E.L : Quel regard portez-vous sur la transition agricole ?
N.C La transition agricole une des thématiques qui est portée par notre ASBL. Depuis quelques années, nous avons financé plusieurs maraîchers et avons découvert un secteur fortement créateur d’emplois.
Le maraîchage propose également de multiples bénéfices additionnels pour la société : pas d’utilisation d’intrants, production d’une alimentation de qualité, augmentation de la qualité des sols, livraison en circuits courts, déploiement de l’économie locale…
En observant les activités de ces entrepreneurs que nous avons accompagné, nous avons voulu nous développer dans la thématique. Nous nous occupons à octroyer des moyens financiers pour pouvoir créer des réseaux de maraîchers dans les ceintures périurbaines. L’idée, en fait, c’est de pouvoir installer et de créer des emplois à travers des projets de maraîchage autour des villes, ce qui permet d’engranger tous les bénéfices que je vous ai présentés, que ce soit une alimentation de meilleure qualité à l’intérieur des villes à un prix abordable, avec des systèmes de livraison en circuit court, avec des moyens de locomotion léger.
Nous nouons toute une série de partenariats avec les autres acteurs du secteur. Je veux dire par là que le maraîchage est une chose, mais les cultures à plus grande échelle, comme celle des céréales par exemple, sont tout aussi importantes. Les difficultés de ce secteur sont nombreuses, et nous collaborons avec des organismes qui travaillent et accompagnent de nombreux agriculteurs désireux de faire évoluer leur pratique vers une pratique plus raisonnée, et bénéfique à de nombreux égards.

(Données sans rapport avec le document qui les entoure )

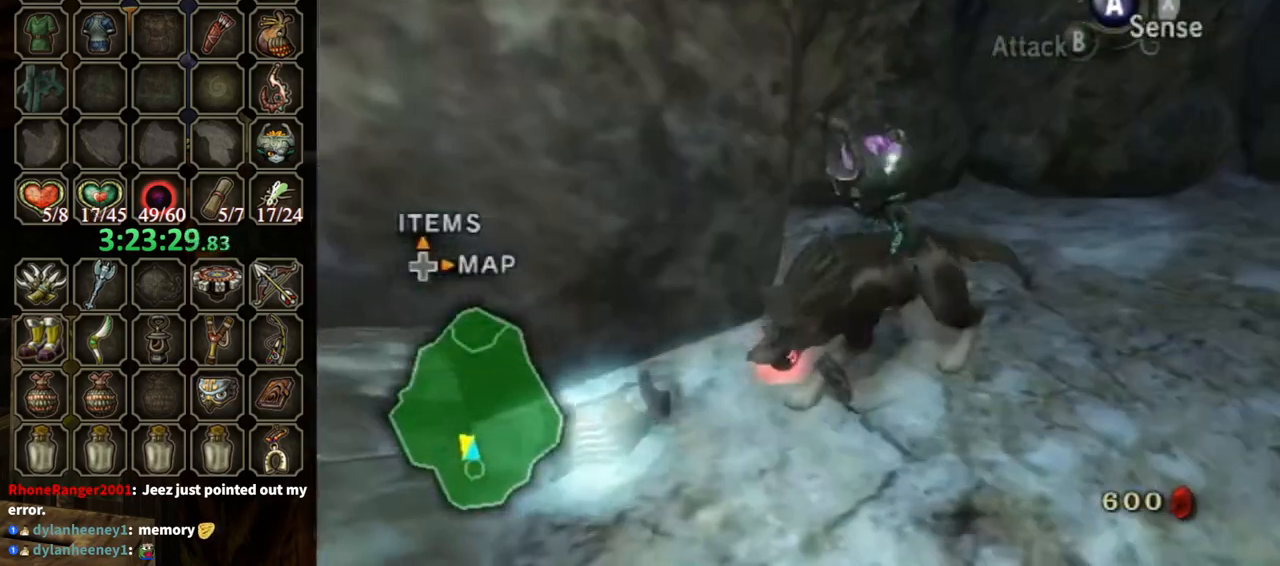
{"buttons": [], "left_stick": "center", "right_stick": "center", "events": [[33, "right_stick", "center"]]}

L’idée là-dedans est de pouvoir régénérer des revenus décents pour les agriculteurs ou les maraîchers parce qu’on constate aujourd’hui qu’à l’intérieur de ce circuit de production alimentaire, ce sont les producteurs qui gagnent le moins, et qui sont les moins reconnus. Notre idée est de pouvoir réfléchir à comment faire pour rajouter, rapporter de la valeur chez eux.
E.L : Quels sont vos projets pour les années à venir ?
N.C : Ils sont évidemment nombreux. Jusqu’à présent, nous avons fortement déployé nos efforts commerciaux au niveau des produits, dans des produits d’investissement cotés, entre autres principalement avec BLI en tant que gestionnaire.
Nous avons développé depuis maintenant deux ans un fonds non coté qui s’appelle « ImpaktEU », qui est co-géré avec la société Impulse, qui est une société belge spécialisée dans l’investissement dans les institutions de microfinance. Ce fonds est un fonds de dette privée, qui finance les institutions de microcrédit en Europe de l’Est et centrale ainsi que des projets d’entrepreneuriat social ou environnemental en Europe occidentale.
Dans nos projets futurs, l’idée est de pouvoir déployer une gamme de produits non cotés, comme par exemple un fonds de private equity, qui soit évidemment lié à des thématiques de durabilité extrêmement nécessaires pour la construction d’une société résiliente et agréable à vivre dans le futur. Notre ambition est également de pouvoir continuer à développer des partenariats avec des acteurs du secteur financier qui voudraient collaborer avec nous, afin de développer des offres à impact sociétal concret.
E.L : Est-ce uniquement pour la Belgique et le Luxembourg ?
N.C : Aujourd’hui, Nous sommes principalement actifs en Belgique, Luxembourg et France, mais nous ne voulons pas nous arrêter là. Nous avons eu des appels du pied de certains acteurs à l’échelle internationale qui voudraient appliquer ce que nous faisons dans leur pays, dans d’autres pays européens ou dans des contrées encore plus lointaines, et ce sont des possibilités qu’on étudie. Le souhait est de pouvoir continuer à implémenter cela, tout en maintenant cette fibre locale qui est capitale.